どうにか頷いた私は黒崎さんに連れられて下まで降りる。
一階には広い空間が広がっていて、来た時よりも大勢の人がその場を埋め尽くしていた。
「黒崎さん!ちわっす!」
次々と黒崎さんに掛けられる声と、下げられる頭に目を白黒させ、次に私に向けられる訝しい視線にたじろいでしまう。
探るような視線は気分がいいものではない。
黒崎さんが近くにいる緊張とはまた種類が違う緊張を手に握りしめ、私を見る視線から逃げるように顔を俯かせた。
堂々と前を歩く黒崎さんの足元だけが見える。
「……乗れ」
はっと顔を上げると、いつの間にか建物の外に出ていて黒崎さんは開けられた黒塗りの車に乗り込もうとしていた。
慌てて私も黒崎さんに続いて車に乗り込むと、直ぐに車はエンジンをかけ発進される。
運転席には男の人が座っていて、車内には言葉を持たない空気が流れていてた。静かなエンジンの音がしっかりと聞こえるほど静かだ。
皮張りのソファーは座り心地がいいはずなのに何だか落ち着かなくて、足を伸ばしても余るほど広い空間がさらに助長させる。何より隣に座る黒崎さんが一番厄介だった。
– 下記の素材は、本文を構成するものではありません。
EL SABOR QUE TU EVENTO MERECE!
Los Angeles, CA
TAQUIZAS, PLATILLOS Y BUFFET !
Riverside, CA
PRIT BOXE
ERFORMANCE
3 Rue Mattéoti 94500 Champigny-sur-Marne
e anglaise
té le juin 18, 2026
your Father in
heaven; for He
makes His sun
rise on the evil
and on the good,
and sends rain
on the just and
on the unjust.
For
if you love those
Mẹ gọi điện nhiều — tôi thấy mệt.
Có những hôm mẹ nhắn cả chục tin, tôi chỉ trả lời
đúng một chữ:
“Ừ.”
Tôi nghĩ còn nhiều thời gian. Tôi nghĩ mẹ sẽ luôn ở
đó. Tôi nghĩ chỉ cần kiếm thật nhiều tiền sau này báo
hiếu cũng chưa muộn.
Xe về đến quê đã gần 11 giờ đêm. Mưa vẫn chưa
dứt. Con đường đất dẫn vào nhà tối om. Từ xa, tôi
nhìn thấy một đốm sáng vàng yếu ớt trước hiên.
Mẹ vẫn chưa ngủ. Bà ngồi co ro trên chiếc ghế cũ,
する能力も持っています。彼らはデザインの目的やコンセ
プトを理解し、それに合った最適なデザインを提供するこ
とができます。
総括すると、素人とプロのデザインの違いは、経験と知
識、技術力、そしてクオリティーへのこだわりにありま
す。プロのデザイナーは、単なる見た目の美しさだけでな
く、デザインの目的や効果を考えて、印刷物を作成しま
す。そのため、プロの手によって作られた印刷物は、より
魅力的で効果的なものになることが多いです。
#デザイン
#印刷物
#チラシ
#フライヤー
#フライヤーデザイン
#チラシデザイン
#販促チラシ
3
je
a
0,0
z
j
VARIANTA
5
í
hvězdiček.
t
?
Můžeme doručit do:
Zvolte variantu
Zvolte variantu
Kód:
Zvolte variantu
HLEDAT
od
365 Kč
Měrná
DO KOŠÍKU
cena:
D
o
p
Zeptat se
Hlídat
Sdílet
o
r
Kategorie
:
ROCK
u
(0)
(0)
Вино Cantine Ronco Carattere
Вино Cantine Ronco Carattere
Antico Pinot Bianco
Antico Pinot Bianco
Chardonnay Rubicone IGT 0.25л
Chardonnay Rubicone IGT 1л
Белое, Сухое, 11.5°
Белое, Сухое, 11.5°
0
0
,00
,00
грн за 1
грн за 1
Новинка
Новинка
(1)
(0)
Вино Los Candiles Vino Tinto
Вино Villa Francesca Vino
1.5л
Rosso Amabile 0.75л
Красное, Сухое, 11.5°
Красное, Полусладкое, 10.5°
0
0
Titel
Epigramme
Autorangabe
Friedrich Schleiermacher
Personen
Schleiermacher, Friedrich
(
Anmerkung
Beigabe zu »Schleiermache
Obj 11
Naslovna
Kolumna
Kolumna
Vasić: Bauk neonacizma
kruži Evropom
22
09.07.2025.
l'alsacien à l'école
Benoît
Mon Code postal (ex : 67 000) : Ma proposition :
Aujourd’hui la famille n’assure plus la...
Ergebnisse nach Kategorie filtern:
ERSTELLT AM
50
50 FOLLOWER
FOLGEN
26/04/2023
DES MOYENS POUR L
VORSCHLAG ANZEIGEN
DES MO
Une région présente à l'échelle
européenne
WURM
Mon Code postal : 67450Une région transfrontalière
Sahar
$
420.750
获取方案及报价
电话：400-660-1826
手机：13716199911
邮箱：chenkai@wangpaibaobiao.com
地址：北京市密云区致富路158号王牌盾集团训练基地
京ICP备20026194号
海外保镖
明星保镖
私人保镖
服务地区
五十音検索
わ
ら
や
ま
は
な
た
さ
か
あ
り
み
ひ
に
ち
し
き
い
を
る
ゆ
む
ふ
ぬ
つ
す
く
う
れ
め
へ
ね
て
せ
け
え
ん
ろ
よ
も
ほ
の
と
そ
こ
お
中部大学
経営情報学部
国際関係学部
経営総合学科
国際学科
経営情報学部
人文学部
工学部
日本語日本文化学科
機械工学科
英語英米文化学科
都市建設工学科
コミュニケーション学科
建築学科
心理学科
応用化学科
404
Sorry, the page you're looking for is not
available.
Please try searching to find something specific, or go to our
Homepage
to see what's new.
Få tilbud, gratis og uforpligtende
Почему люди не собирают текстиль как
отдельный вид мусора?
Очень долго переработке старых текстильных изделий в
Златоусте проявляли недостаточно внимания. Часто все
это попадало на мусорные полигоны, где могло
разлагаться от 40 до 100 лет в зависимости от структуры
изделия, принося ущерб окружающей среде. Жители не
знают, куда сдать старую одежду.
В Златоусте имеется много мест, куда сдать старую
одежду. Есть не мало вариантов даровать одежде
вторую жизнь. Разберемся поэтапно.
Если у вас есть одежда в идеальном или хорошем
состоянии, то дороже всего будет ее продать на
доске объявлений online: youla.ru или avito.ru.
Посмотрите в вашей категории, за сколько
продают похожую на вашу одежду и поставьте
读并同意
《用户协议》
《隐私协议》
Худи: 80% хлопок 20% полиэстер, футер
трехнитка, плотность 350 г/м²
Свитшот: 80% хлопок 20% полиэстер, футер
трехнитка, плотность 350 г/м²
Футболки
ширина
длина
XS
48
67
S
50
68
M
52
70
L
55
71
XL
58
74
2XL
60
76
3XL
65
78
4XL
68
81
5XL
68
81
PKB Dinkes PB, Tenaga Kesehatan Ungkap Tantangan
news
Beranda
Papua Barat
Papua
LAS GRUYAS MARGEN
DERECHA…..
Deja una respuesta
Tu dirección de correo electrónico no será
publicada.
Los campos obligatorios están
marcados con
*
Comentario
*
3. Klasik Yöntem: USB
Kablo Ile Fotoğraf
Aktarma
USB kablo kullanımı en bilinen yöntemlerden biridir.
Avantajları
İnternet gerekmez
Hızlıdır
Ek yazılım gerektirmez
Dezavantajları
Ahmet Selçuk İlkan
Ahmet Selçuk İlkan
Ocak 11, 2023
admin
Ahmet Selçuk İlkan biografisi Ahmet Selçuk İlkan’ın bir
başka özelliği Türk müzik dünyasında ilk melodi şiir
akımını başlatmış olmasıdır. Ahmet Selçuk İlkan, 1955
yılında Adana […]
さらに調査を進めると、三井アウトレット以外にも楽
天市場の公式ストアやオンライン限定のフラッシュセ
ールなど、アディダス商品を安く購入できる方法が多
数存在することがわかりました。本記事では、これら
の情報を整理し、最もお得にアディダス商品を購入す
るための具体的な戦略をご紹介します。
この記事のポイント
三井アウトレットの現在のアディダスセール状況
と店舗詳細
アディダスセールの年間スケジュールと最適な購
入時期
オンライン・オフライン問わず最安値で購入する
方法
そわそわとしていた私が自分の家の住所を言っていなかったことに気づいたのは家の最寄りのコンビニを通り過ぎてからで、左側にある運転席を見るとカーナビに私の家らしき場所が映し出されていた。
「……付きました」
ほどなくして見慣れたマンションの目の前に車が止められる。
「……あの、ありがとう…ございました」
何といえばいいか分からずに黒崎さんと運転手さんにまとめて言った私は、頭を下げて車から降りた。
ばたんと閉まったドアの音が、胸の中に漂っていた感情と複雑に絡まった。
エントランスに入ってセキュリティドアを潜ると、黒塗りの車は滑るように道を進んでいく。
視界から黒が消えるまで立ち尽くし、それからやっと私は自分の部屋に向かうためエレベーターに乗り込んだ。